Having completed week seven, we are at the halfway of the 2008 football season. Sad isn’t it. Of course if you’re an Alabama fan, up to this point, you really can ask for nothing more. Here is quick look at where conference teams are, where we thought they would be and what’s coming in the future:

LSU

The Tigers sit at second in the West behind Alabama with a 4-1 record (2-1 conference). They are coming off their worst loss in the the Miles tenure (and possibly since a loss to Florida in 1996) with the 51-21 humiliation at the hands of the Gators.

The Bayou Bengals were picked to win the West and play in Atlanta by some because of their strengths on the line-of-scrimmage and their depth. They also began the season in the Top 10. Week Seven saw all of that change.

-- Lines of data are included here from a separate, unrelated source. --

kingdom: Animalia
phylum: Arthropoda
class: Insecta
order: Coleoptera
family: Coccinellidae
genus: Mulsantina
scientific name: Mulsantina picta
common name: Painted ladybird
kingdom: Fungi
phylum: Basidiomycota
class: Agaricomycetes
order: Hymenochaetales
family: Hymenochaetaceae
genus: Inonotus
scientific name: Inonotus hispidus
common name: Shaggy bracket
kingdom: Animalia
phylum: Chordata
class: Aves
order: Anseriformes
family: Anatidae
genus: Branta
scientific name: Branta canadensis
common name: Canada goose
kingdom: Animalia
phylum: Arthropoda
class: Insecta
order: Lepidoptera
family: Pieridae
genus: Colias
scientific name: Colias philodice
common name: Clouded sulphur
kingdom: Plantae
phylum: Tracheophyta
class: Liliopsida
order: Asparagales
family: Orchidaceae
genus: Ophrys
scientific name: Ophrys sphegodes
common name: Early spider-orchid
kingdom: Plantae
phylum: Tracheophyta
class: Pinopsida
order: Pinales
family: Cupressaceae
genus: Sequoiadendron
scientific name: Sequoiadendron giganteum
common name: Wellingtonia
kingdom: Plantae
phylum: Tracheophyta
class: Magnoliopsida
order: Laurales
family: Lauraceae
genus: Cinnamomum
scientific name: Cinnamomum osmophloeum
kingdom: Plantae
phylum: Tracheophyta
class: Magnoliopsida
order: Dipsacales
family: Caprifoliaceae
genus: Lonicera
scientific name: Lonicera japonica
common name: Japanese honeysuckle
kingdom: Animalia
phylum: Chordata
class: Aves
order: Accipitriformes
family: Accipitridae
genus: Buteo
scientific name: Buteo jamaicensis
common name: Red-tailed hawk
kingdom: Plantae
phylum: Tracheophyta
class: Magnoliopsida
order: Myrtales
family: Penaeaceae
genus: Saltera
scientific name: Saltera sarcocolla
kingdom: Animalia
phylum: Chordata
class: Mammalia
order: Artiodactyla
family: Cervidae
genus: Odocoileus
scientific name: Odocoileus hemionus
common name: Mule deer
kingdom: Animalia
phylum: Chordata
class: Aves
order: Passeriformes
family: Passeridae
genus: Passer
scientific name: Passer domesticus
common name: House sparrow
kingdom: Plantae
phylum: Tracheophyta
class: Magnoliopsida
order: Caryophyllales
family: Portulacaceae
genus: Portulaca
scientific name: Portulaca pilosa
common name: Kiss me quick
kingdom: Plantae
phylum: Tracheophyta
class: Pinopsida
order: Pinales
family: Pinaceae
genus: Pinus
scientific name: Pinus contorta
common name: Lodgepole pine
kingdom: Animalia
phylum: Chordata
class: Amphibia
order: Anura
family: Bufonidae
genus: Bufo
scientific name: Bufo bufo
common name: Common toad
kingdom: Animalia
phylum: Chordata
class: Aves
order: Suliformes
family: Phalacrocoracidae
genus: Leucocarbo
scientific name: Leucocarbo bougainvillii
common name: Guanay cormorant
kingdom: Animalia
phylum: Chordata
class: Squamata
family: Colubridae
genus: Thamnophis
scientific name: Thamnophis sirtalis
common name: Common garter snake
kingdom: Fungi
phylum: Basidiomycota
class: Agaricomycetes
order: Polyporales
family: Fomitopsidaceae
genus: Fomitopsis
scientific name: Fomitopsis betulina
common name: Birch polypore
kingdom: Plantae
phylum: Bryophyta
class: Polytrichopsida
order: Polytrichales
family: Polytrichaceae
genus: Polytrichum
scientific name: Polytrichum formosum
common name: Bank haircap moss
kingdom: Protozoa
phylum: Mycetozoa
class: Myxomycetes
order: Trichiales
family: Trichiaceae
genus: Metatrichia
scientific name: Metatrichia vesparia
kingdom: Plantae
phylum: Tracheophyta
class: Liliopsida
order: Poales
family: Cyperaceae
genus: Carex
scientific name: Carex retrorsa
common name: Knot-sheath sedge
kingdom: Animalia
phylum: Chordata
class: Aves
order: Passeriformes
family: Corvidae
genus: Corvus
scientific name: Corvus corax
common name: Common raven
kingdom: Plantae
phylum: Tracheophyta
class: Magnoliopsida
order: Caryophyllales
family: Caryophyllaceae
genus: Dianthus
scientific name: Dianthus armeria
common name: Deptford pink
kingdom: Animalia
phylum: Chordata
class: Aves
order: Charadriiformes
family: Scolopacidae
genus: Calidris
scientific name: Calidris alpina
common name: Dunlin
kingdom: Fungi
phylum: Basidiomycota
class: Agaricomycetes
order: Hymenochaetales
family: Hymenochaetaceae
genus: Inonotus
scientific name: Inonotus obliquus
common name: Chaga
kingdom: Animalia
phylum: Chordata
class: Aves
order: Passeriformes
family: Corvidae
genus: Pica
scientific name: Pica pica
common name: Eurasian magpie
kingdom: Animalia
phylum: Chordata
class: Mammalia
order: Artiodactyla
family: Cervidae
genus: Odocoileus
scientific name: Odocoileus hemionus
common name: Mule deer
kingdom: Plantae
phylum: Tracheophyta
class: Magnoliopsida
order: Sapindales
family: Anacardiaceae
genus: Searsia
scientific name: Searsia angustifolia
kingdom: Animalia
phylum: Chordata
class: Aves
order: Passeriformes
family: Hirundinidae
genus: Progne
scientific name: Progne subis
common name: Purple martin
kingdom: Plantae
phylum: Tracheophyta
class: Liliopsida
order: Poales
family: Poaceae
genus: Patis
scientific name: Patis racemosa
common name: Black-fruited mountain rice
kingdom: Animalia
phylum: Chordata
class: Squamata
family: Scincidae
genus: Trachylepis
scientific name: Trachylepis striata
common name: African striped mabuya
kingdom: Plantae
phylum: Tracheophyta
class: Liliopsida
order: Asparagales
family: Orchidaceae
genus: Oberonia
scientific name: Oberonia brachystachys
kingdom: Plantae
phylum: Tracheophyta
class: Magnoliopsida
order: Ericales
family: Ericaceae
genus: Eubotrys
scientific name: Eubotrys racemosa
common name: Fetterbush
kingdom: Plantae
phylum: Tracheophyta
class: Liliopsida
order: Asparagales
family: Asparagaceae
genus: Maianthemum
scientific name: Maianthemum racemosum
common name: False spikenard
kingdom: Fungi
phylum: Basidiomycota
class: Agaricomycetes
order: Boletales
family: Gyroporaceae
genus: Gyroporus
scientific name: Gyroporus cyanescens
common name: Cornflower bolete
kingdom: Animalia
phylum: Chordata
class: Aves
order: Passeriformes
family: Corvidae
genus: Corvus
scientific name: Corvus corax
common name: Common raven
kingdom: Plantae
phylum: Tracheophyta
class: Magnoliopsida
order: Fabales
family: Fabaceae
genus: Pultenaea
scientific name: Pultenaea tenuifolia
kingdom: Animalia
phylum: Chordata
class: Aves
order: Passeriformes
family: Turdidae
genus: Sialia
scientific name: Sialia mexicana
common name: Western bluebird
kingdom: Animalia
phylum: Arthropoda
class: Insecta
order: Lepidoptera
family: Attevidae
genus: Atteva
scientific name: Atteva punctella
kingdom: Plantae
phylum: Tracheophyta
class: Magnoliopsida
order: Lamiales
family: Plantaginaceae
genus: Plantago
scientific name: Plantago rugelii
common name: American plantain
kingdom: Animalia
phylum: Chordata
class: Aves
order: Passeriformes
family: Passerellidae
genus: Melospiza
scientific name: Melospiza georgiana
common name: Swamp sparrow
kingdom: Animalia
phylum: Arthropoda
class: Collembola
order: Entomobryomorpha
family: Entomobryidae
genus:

After Florida hung more than half-a-hundred on them things are looking a little shaky in Baton Rouge this week. While stock in their vaunted defense took a tumble this weekend this is still a relatively good team- certainly better than the score in Gainesville showed. This team could very well get their act together and earn the rematch with Florida in Atlanta. Up next is South Carolina and then the Bulldogs. LSU needs to win those two games and use the next game, against Tulane, to tune things up for the showdown in Baton Rouge on November 8th when Saban’s new team, Alabama, comes to town.

Currently LSU is up and down when it comes to stats. Their offense looks relatively good as they are fourth (in the conference) in Scoring Offense (32.6 ppg), second in Total Offense (406 ypg), third in Rushing Offense (181.2 ypg), and fourth in Passing Offense (108.2 ypg). The defense however, is where things don’t look as good. This is mind-boggleing as the defensive line is full and deep with talent and LSU has hung their identity over the last seven years, in which time they have won two national championships, on a strong defense. Currently LSU is tenth in Scoring Defense (22.4 ppg), ninth in Total Defense (303.6 ypg), sixth in Rushing Defense (108.2 ypg) and ninth in Passing Defense (195.4 ypg).  All very not-LSU-like numbers. The only promising defensive stat is that they are 1st in Opponent First Downs. Maybe this is because opponents score on them without the benefit of first downs.

A few other stats of note: the Tigahs are tenth in sacks (9) but they have protected their quarterback (2 sacks) fairly well. They are first in allowing fourth down conversions, which you would think would be a no-brainer due to the strength of their line but they are last (12th) in Red Zone Defense, with opponents scoring fourteen times out of fifteen attempts. Another telling stat about is their turnover margin, which is minus-four.

What does it all mean? LSU appears to have a good offense and a relatively poor defense. Granted, the Florida loss skews the stats a little but overall their defense has not been playing at the level that we have been used to. They opened the season with FCS-division opponent Appalachian State with showed a modicum of credibility but their other non-conference foes have been lackluster at best. Auburn was their biggest win to date, but that has lost its shine. Mississippi State moving the ball on them should have been the first sign of disaster and the Florida debacle should have everyone in Baton Rouge scratching their heads. I knew things were getting bad when I didn’t get a text from my hospitable but obnoxious LSU friend, who informs me how lucky Alabama is when they win, how bad they are when they lose, but never utters a peep when the Tighas struggle.

The bottom line is that LSU has the potential to still be dangerous, but they have more questions than answers at this point.